Extracted records
————————

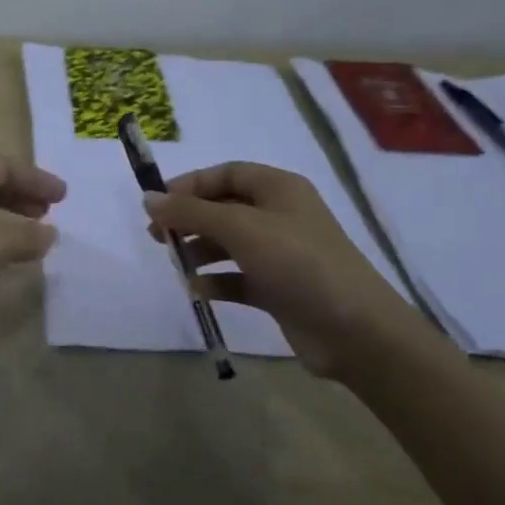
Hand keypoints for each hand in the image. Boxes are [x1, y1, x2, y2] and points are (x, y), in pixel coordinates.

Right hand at [144, 162, 437, 380]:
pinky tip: (198, 290)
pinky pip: (238, 277)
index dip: (190, 184)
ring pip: (228, 243)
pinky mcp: (279, 288)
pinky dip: (216, 281)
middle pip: (224, 208)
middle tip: (157, 237)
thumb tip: (148, 198)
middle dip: (189, 219)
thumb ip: (191, 212)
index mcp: (279, 189)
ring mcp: (281, 254)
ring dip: (199, 251)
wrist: (355, 330)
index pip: (227, 174)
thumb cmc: (298, 263)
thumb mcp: (240, 228)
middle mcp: (280, 216)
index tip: (157, 203)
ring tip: (176, 265)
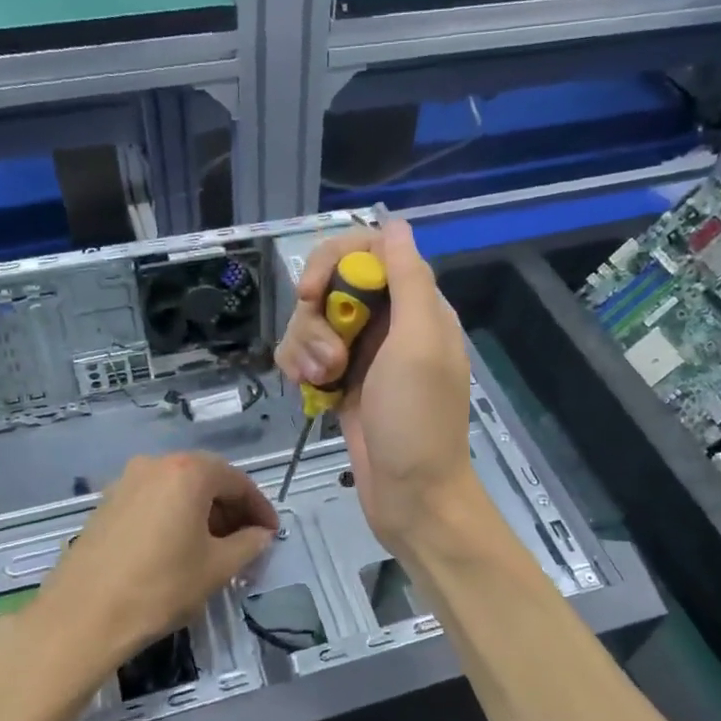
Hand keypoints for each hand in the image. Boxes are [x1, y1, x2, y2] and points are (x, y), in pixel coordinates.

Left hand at [34, 452, 276, 671]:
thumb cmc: (161, 587)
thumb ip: (248, 544)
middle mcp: (154, 465)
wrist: (82, 616)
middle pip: (206, 479)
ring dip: (203, 513)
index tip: (271, 534)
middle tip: (247, 541)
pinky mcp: (105, 504)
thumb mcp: (217, 568)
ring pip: (177, 490)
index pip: (237, 481)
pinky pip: (153, 501)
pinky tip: (179, 548)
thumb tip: (261, 535)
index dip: (260, 508)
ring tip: (215, 548)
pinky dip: (174, 517)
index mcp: (187, 472)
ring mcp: (125, 482)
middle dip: (231, 508)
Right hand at [274, 220, 483, 552]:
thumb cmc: (418, 420)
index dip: (334, 263)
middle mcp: (388, 323)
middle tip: (328, 356)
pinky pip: (305, 355)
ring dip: (305, 347)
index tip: (313, 293)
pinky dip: (300, 367)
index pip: (368, 252)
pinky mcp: (339, 384)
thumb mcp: (420, 343)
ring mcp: (361, 355)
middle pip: (332, 285)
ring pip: (311, 321)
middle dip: (315, 315)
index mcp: (416, 306)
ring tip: (322, 382)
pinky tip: (310, 391)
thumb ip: (409, 279)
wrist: (411, 497)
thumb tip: (394, 223)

————————

Problem – Among the entries, copy every line containing the word "ring".

Exercise result –
ring pip: (228, 243)
ring mcp: (281, 254)
ring dip: (199, 251)
ring tip: (176, 265)
ring dip: (203, 513)
ring pip: (177, 490)
ring tip: (215, 548)
ring mcp: (125, 482)
ring dip: (305, 347)
ring mcp: (361, 355)
ring pip: (311, 321)
ring tip: (322, 382)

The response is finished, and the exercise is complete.